Would you mind elaborating a bit. I've only flown a high wing.
The theory is that a wind gust with a swirling motion or coming up a slope from the side of a runway can “get underneath” a high wing and have a little more leverage to try to flip it over, so to speak.
Really it’s more of a problem with narrow gear and it happens to both types, but the gear is a bit wider on many low wings due to being placed further outboard under the wing and not needing to be attached to legs going to the main fuselage. Much harder to get leverage against the opposite wheel to go over it.
Some famous home built low wings that have narrow gear in the fuselage have lots of accidents on rollout in gusty crosswinds as much as high wings do. Especially fast landing ones with long transitions from flying speed to walking speed.
For the average pilot the improper placement of controls and follow through after landing contributes heavily to the loss of control problem on the ground and increasing numbers of runway excisions seen lately. Tricycle gear tends to make one lazy about getting the controls over to the stops and holding them there as the aircraft slows after landing. And in placing them correctly for taxi.
Whether it’s that laziness or something else, all instructors I’ve talked with lately are seeing folks who do not lock those controls over at slower speeds. No follow through and something in primary training is being missed.
I’ve had the Skylane out a handful of times in TAXI conditions I probably should have waited out. Especially with a STOL kit. Ha. 35 knots with gusts. It will rock mightily and make you nervous but if the controls are held properly to keep it planted, it’ll make it to the runway. Just don’t put the flaps down! Ha.

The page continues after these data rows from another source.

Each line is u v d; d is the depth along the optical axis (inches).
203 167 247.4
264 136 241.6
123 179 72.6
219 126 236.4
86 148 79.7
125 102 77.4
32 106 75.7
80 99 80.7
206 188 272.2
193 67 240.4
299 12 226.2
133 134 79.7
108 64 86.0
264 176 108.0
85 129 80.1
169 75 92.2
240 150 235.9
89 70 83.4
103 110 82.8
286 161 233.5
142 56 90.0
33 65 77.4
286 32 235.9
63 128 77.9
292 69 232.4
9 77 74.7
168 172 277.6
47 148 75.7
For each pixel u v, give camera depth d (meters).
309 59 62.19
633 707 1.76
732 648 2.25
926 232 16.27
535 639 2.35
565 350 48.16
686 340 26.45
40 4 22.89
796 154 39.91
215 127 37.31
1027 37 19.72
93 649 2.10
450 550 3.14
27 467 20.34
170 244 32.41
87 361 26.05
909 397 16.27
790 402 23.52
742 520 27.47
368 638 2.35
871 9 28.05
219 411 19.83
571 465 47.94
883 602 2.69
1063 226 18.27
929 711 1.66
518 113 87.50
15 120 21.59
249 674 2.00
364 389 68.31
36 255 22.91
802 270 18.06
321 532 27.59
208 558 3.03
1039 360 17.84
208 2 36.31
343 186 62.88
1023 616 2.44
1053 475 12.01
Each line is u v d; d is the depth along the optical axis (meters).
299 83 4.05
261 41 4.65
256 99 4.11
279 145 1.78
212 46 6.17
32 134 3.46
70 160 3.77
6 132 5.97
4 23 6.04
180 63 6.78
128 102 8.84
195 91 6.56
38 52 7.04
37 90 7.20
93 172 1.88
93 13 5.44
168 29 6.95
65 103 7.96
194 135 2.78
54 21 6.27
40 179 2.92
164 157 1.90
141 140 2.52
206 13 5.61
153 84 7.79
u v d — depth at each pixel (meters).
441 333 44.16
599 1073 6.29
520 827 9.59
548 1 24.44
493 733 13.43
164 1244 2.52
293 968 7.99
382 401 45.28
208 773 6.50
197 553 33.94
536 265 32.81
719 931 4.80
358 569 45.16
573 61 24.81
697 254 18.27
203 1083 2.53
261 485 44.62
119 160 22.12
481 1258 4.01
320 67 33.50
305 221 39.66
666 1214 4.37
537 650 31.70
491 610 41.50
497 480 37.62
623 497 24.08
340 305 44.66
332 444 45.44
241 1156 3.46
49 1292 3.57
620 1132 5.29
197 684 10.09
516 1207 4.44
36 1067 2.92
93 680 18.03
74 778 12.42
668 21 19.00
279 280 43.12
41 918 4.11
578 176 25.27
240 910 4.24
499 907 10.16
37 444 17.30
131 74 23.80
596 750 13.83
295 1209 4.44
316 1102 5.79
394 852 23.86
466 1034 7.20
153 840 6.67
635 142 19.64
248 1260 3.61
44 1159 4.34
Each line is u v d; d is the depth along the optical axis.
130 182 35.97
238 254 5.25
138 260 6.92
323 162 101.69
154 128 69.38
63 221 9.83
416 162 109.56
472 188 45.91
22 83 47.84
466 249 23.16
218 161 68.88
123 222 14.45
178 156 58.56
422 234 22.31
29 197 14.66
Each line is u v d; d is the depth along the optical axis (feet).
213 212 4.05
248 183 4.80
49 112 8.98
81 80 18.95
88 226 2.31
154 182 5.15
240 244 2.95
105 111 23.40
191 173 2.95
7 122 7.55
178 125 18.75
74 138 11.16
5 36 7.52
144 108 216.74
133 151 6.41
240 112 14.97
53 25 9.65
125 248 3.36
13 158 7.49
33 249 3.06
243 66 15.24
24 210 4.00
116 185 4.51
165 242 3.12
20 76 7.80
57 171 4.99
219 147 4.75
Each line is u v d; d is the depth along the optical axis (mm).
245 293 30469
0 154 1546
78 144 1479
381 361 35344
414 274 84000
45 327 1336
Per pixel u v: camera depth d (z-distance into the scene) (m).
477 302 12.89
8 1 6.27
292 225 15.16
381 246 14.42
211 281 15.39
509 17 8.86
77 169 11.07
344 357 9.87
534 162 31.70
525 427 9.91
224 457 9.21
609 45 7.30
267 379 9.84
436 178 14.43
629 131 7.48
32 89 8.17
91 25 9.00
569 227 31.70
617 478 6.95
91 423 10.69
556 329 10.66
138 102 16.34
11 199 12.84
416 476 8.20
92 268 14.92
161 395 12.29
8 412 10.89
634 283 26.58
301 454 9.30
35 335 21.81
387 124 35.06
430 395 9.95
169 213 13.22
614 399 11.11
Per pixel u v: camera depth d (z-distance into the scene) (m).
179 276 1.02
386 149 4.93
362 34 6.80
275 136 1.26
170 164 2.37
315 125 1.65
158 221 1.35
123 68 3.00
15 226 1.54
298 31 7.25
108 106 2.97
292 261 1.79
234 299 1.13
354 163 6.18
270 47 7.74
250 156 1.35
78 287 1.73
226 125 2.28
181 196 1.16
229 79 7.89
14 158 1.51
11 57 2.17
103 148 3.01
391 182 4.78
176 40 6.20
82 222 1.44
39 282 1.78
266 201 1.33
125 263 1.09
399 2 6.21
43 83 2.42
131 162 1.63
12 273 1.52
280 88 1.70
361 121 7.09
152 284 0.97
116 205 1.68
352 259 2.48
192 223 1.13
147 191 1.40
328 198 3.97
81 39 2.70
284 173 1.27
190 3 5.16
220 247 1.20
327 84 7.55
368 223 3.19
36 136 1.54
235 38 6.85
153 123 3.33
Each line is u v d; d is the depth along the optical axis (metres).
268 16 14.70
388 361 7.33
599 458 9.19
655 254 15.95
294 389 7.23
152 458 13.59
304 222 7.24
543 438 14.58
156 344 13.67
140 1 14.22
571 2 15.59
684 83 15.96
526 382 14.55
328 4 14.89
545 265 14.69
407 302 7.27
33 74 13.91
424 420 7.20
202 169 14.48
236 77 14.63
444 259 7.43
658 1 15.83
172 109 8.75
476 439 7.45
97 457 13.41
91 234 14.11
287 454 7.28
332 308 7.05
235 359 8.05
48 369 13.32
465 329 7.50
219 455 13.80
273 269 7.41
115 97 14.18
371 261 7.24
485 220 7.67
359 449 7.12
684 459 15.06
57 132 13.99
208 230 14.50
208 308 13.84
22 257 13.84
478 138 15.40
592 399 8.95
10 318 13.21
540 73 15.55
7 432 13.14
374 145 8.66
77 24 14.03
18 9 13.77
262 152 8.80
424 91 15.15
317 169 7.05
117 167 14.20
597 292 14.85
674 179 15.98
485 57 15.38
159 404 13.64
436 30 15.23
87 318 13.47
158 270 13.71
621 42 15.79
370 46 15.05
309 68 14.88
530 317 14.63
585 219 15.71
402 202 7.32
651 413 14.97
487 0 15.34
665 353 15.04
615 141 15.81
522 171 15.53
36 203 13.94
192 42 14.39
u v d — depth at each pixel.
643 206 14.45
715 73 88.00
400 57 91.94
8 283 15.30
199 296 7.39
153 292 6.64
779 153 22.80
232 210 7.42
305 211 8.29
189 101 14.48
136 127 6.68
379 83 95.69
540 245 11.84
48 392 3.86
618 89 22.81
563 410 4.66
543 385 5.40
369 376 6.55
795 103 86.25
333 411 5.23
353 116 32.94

Being that mine will fly at 42 indicated with 30 flap, I’m bumping up against it wanting to lift off with flaps down into the wind.
The standard “climb into the wind, dive away from the wind” ground control placement will get my nosewheel really light and want to weathervane it with flaps down and the wing is producing a lot of lift even though we aren’t intending to fly yet.
Compare this with a typical piper and it just doesn’t want to lift the nose. Especially any piper T-tail. That silly thing won’t do much of anything right up to liftoff speed. Then it’ll rotate quickly.
One of the other things the low wing pipers will do is if you have those controls locked over in say, a quartering headwind, the aileron will have enough authority in high winds to actually compress that oleo strut under the wing a bit and actually bank the whole wing toward the upwind side. It definitely feels more “planted” when it’s that windy. And it’ll lean toward the up aileron.
Getting the Cessnas to bank like that, they’ll usually start bouncing a bit and rocking back and forth rather than hold the lean.
Also helps with both to be very full heavy. Fuel in the wings dampens this rocking and rolling to an extent in both. Fuselage weight doesn’t seem to make much difference on either one from my experience.